Deux partis francophones dans une éventuelle majorité federale, c'est définitivement plus confortable... les chances de trouver une nouvelle majorité qui ne serait pas en rupture totale avec l'heritage du gouvernement Michel Ier sont moins minces aujourd'hui qu'elles ne l'étaient il y a un mois. L'auteur de ce blog fait partie de ceux qui pensaient que l'asymétrie de ces dernières années allait conduire à une autonomisation accrue de l'échelon régional. Reconnaissons que ce raisonnement doit être revu à la lecture des derniers événements : le fédéral et la wallonie ne jouent certes pas la même partition mais leurs petites musiques respectives seront moins dissonantes dans les prochains mois. 


Ajoutons, et ce point n'a peut-être pas été assez souligné, que les nouveaux partenaires wallons se sont lancés dans une ambitieuse réforme du système électoral.

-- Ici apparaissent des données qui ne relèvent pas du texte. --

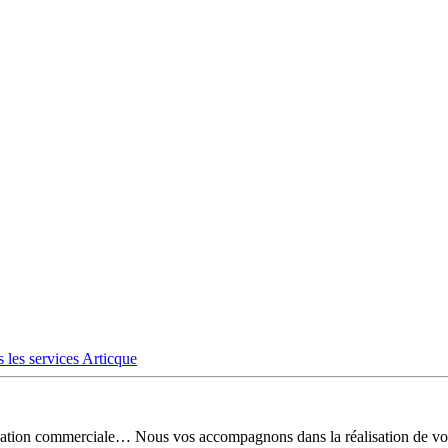
 les services Articque
risation commerciale… Nous vos accompagnons dans la réalisation de vo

Une circonscription wallone, la fin des suppléances, le démantèlement des collèges provinciaux : autant de moyens de changer la pratique politique wallonne et de contrarier l'influence du PS. Enfin, la fin de la dévolution de la case de tête renforcera les candidatures individuelles au détriment des stratégies des partis (ce n'est pas forcément synonyme d'un accroissement de la qualité des parlementaires , mais on y reviendra). 

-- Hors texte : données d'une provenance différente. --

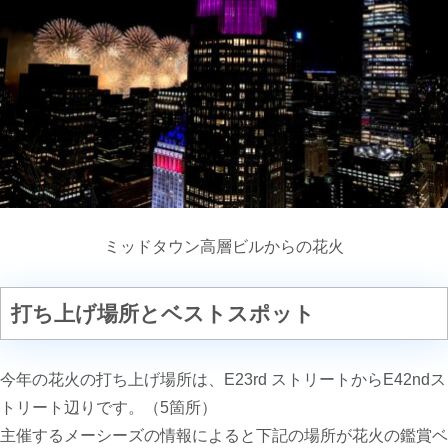
ミッドタウン高層ビルからの花火
打ち上げ場所とベストスポット
今年の花火の打ち上げ場所は、
E23rd
ストリートから
E42nd
ス
トリート辺りです。（5箇所）
主催するメーシーズの情報によると下記の場所が花火の鑑賞ベ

Bref, en juillet 2017 nous avons bien changé de paysage politique. Le leadership socialiste en Wallonie (large) et à Bruxelles (moins confortable) n'apparaît plus comme une tendance historique destiné à perdurer vaille que vaille. 

Bien sûr, nous n'en sommes pas encore là. Il ne vous aura pas échappé que CDH et MR ont assuré la promotion de candidats qui ont des ambitions maiorales (Willy Borsus) ou au moins communales (Alda Greoli). Que Paul Magnette ou Elio Di Rupo pour le PS ou Maxime Prévôt pour le CDH se repositionner sur des objectifs de proximité. C'est la séquence électorale qui l'impose. En 2018 les citoyens votent pour les communales. En 2019 (au plus tard) pour les régions et le fédéral. Le premier scrutin donnera le ton du second. Le PS se concentre d'ores et déjà sur les grandes villes. CDH et MR, ironie de leur positionnement, se livrent à un match dans le match pour les villes moyennes et les bourgades rurales. Les négociations qui se noueront au soir des communales seront capitales. Au PS, fort de sa position dans les grandes agglomérations on espere faire comprendre au libéraux que la violette reste une option possible. Au CDH on aura à cœur d'enrayer un effritement électoral constant, en pariant sur le sursaut que le contre-pied de Benoit Lutgen avait justement pour but de provoquer. Les démocrates-chrétiens ont beaucoup à perdre dans l'aventure. C'est,  finalement, à poids électoral constant, le Mouvement Réformateur, qui pourrait se retrouver en position d'arbitre. Être le principal bénéficiaire du changement d'attelage permet de partir en vacances le cœur léger.